Tropospheric methanol observations from space: constraints on the seasonality of biogenetic emissions

Type: Poster presentation

Venue: AGU Fall Meeting 2011

Citation:

K.C. Wells, D.B. Millet, Karen E. Cady Pereira, M.W. Shephard, Yaping Xiao, C. Clerbaux (2011) Tropospheric methanol observations from space: constraints on the seasonality of biogenetic emissions. AGU Fall Meeting 2011.
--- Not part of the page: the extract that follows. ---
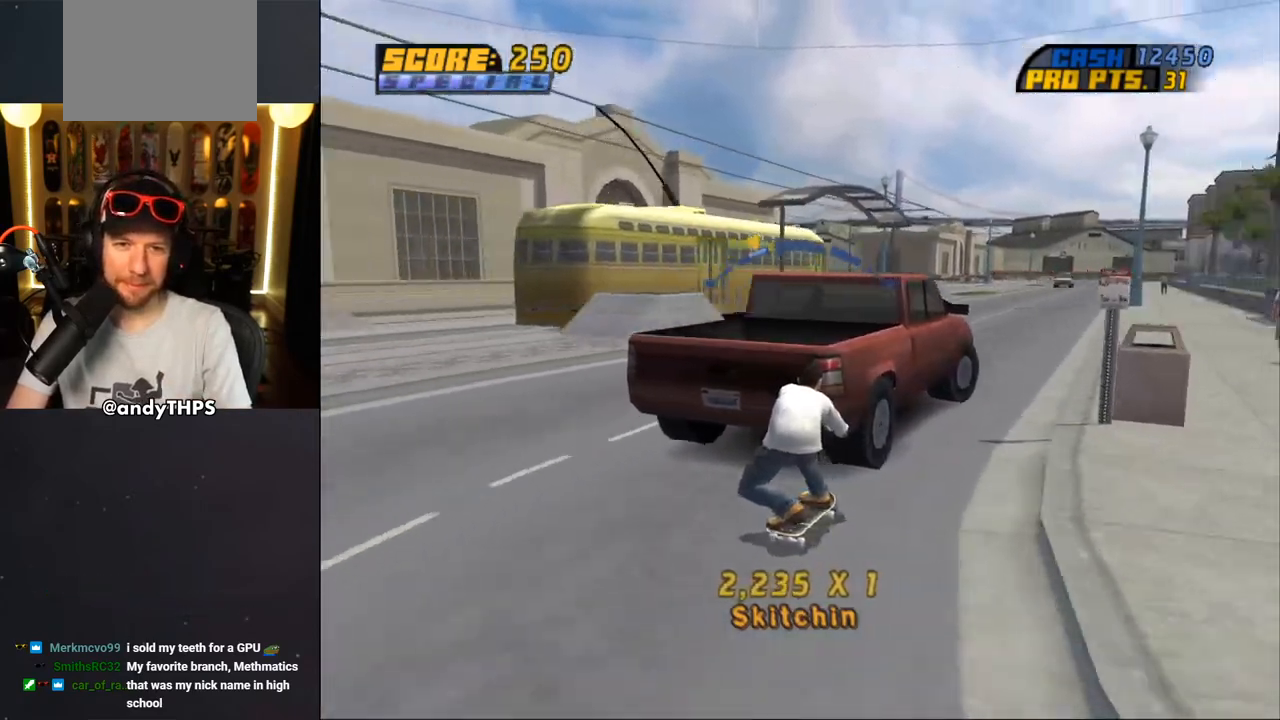
{"buttons": ["CROSS"], "left_stick": "center", "right_stick": "center", "events": [[17, "DPAD_RIGHT", "down"], [50, "DPAD_RIGHT", "up"], [367, "DPAD_LEFT", "down"], [500, "DPAD_LEFT", "up"]]}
Resource Link: http://sites.agu.org/fallmeeting/scientific-program/

Methanol is the most abundant non-methane organic compound in the atmosphere, and is an important precursor of atmospheric pollutants such as CO and formaldehyde. The recent development of methanol retrievals from nadir-viewing satellite-based platforms offers powerful new information for quantifying methanol emissions on a global scale. This study uses methanol observations from the Tropospheric Emission Spectrometer (TES) on the Aura satellite and the Infrared Atmospheric Sounding Interferometer (IASI) on the MetOp-A satellite, in conjunction with aircraft data, to investigate methanol emissions from major plant functional types in the GEOS-Chem global chemical transport model (driven with MEGAN biogenic emissions). We first evaluate the TES methanol retrievals by comparing to simulation results and flight observations from several North American field campaigns. Results show that the retrieval performs well when the degrees of freedom for signal are above 0.5. We analyze one full year of TES and IASI observations and find a persistent model underestimate in springtime, and make recommendations for an improved seasonal distribution of biogenic methanol emissions over temperate regions of the globe.